Cannabis and Virus: How they spread and how to destroy them

Cannabis and Virus: How they spread and how to destroy them

What are phytoviruses or viruses that attack plant organisms?

Viruses that infect plant organisms called phytoviruses are parasites that use the plant as a host or reproduction host.

They are formed by a protein cover called a capsid that surrounds the genetic material, nucleic acids (RNA or DNA), in most plant viruses the genetic material is a chain of RNA.

The first virus detected in plants was the tobacco mosaic virus, discovered by Dmitri Ivanovski and Martinus Willem Beijerinck in the late 19th century that wreaks havoc on tobacco plants and is believed to be able to infect cannabis as well.


How do they spread?

Once inside the cell the capsule is detached and the genetic material is replicated along with that of the cell creating new copies of the virus, infecting new adjacent cells, they can also "travel" with sap reaching new parts of the plant.

Viruses by themselves are incapable of transferring to other plants, for their dispersion they need "vectors", that is, any organism capable of transporting the virus from one plant to another.

Typical cannabis pests such as aphids, whiteflies, or thrips can act as vectors but also numerous insects and nematodes. Sometimes they can be found in substrates, seeds and pollen of infected plants as well as in the grower themselves or the cultivation tools that have previously had contact with infected plant material.



The most common symptoms are dwarfism, mosaic, mottling, chlorosis, necrosis, and deformation.

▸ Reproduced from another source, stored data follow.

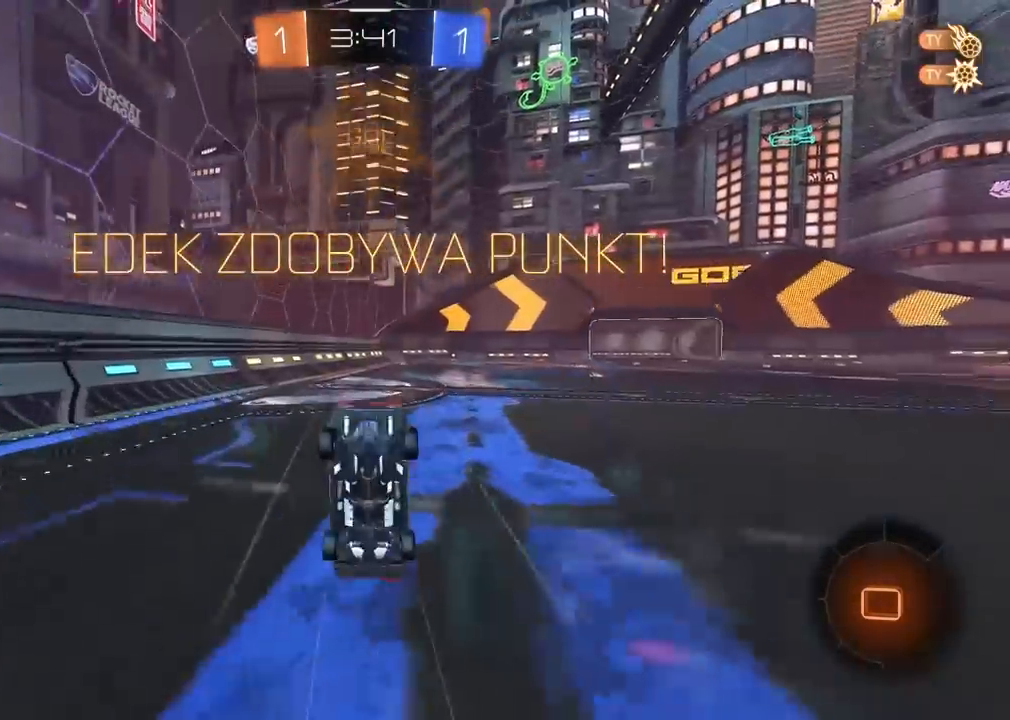
{"dt_ms": 500, "buttons": [], "left_stick": "center", "right_stick": "center", "events": []}
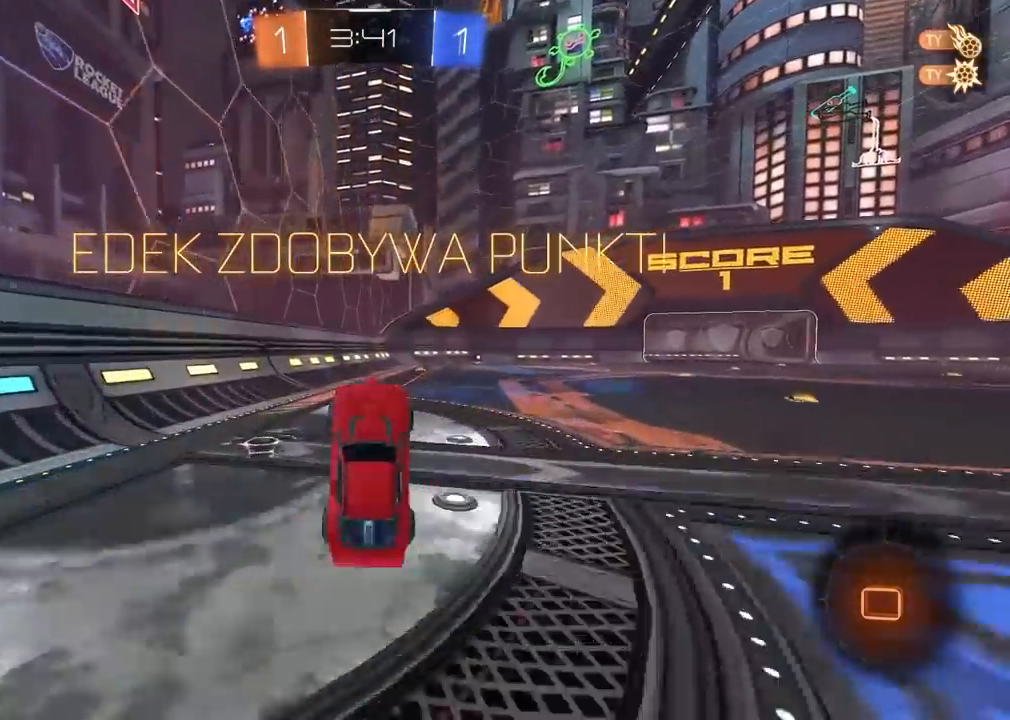
{"dt_ms": 500, "buttons": [], "left_stick": "up-right", "right_stick": "center", "events": [[233, "left_stick", "up-right"]]}
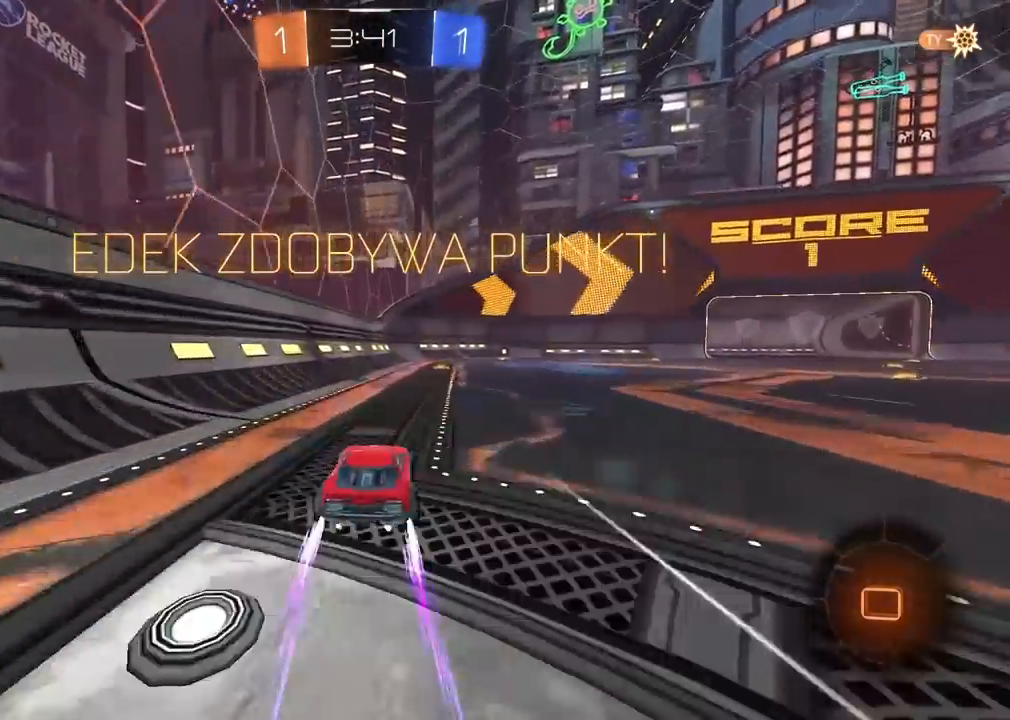
{"dt_ms": 1000, "buttons": [], "left_stick": "center", "right_stick": "center", "events": [[17, "left_stick", "up"], [100, "CROSS", "down"], [200, "CROSS", "up"], [267, "CROSS", "down"], [350, "left_stick", "center"], [383, "CROSS", "up"]]}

The mosaics are areas of the leaves where light green, yellow, dark green even gold combinations appear. Localized lesions are chlorotic spots or spots that end up necrotizing as well as yellowing in the form of stripes or striae. Also, curling of the leaves, curving up or down, dwarfism or reduction in leaf growth and internodal distances giving small or stocky plants.

Some of these symptoms could be mistaken for nutrient deficiencies, genetic mutations, or root problems. If your plants are growing vigorous, with no other symptoms, and you don't see spread to other plants, you shouldn't worry, as it's probably not a virus infection.

What are the viruses that attack cannabis?

Alfalfa mosaic virus (AMV): chlorotic streaks along leaves, light green mottling with chlorotic streaks in veins and slight wrinkling in leaves. It is transmitted mainly by aphids, also seeds or cuttings.

Cucumber mosaic virus (CMV): mottled on leaves, light green spots that diffusely cover the surface of the leaves, especially the young ones. Vectors are aphids, seeds, and pollen.

Arabis mosaic virus (ArMV): green-yellow spot or mosaics and stripes on leaves and weak growth. Transmission by seeds and nematodes.

Hemp striatum virus (HSV): pale green chlorosis in leaves, where yellow stripes develop. Necrotic spots surrounded by light green sometimes appear on the margins and tips of the leaves that also wrinkle.

Hemp mosaic virus (HMV): causes foliar curl, stunting on leaves, as well as chlorotic spots that end up necrotizing. Transmission by sap, seeds, whitefly, aphids and thrips.
Control methods

There is no treatment that we can apply to cure the plant of a virus infection, therefore prevention is our most important tool.

Cleaning and hygiene of the growing area after every harvest and of the utensils each time we use them, washing our hands before handling the plants or wearing gloves, everything we can do to avoid introducing anything contagious into the crop.

Always start with seeds from banks with guarantees, when using an infected plant as a mother you have a good chance that the virus will pass to clones and / or seeds.

Vector control, in a pest-free crop you prevent insects from spreading the infection to other plants.

Once the virus infection progresses in the plant, the best we can do is discard it as soon as possible and burn it down, it is the best way to ensure that the virus will be destroyed.